====== Provided records

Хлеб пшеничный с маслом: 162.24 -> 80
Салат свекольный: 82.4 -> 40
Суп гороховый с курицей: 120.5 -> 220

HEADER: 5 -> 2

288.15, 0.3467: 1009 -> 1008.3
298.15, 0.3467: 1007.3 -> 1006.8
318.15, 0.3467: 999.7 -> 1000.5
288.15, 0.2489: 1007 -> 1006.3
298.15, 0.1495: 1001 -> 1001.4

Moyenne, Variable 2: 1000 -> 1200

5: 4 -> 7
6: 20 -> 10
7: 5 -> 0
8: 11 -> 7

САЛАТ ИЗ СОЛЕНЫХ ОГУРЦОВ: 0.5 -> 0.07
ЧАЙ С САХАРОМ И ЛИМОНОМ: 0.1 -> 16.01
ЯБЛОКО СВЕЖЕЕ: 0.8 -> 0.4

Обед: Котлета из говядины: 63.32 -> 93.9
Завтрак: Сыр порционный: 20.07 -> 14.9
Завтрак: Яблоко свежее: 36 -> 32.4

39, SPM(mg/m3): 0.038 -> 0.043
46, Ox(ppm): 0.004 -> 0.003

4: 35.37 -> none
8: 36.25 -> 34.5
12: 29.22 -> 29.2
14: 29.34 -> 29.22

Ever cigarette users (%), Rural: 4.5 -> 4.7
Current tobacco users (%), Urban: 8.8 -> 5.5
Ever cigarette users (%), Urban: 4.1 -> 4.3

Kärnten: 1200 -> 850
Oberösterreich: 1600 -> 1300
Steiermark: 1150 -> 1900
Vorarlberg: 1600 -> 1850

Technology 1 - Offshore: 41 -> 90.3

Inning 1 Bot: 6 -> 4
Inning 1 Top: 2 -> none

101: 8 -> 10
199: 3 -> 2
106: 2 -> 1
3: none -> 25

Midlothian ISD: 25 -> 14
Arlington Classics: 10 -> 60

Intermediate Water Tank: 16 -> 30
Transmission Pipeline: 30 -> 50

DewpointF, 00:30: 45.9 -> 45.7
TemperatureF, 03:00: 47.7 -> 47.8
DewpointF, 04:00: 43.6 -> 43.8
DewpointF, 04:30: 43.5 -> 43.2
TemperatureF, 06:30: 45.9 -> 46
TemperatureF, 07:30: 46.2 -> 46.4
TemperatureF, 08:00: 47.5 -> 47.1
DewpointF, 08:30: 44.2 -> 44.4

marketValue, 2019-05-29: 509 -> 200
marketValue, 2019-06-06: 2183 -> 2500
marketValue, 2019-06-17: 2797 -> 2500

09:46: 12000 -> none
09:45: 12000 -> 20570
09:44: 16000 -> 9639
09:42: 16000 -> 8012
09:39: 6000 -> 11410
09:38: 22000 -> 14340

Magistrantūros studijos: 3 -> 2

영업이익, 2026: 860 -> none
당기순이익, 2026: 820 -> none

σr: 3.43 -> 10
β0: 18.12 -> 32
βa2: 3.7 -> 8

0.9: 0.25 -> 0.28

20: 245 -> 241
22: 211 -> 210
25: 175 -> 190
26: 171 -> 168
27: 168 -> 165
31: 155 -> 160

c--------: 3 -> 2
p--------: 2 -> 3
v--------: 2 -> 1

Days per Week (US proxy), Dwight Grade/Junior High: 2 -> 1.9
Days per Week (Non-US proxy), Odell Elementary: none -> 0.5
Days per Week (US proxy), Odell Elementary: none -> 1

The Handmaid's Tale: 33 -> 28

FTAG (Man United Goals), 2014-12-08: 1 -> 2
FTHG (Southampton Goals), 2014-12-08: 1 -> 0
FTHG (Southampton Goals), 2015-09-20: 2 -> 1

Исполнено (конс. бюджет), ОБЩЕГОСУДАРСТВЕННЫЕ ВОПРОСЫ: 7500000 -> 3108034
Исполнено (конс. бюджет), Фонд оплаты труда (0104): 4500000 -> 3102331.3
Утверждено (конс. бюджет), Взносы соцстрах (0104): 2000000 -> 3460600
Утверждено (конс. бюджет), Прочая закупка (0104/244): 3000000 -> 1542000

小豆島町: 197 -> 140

============

**What the task requires:** Only one stretch of the data above is needed. Restate it word for word, from the line containing "TemperatureF, 06:30: 45.9 -> 46" through the line containing "09:42: 16000 -> 8012", both ends included.

**Response to the exercise:**
TemperatureF, 06:30: 45.9 -> 46
TemperatureF, 07:30: 46.2 -> 46.4
TemperatureF, 08:00: 47.5 -> 47.1
DewpointF, 08:30: 44.2 -> 44.4

marketValue, 2019-05-29: 509 -> 200
marketValue, 2019-06-06: 2183 -> 2500
marketValue, 2019-06-17: 2797 -> 2500

09:46: 12000 -> none
09:45: 12000 -> 20570
09:44: 16000 -> 9639
09:42: 16000 -> 8012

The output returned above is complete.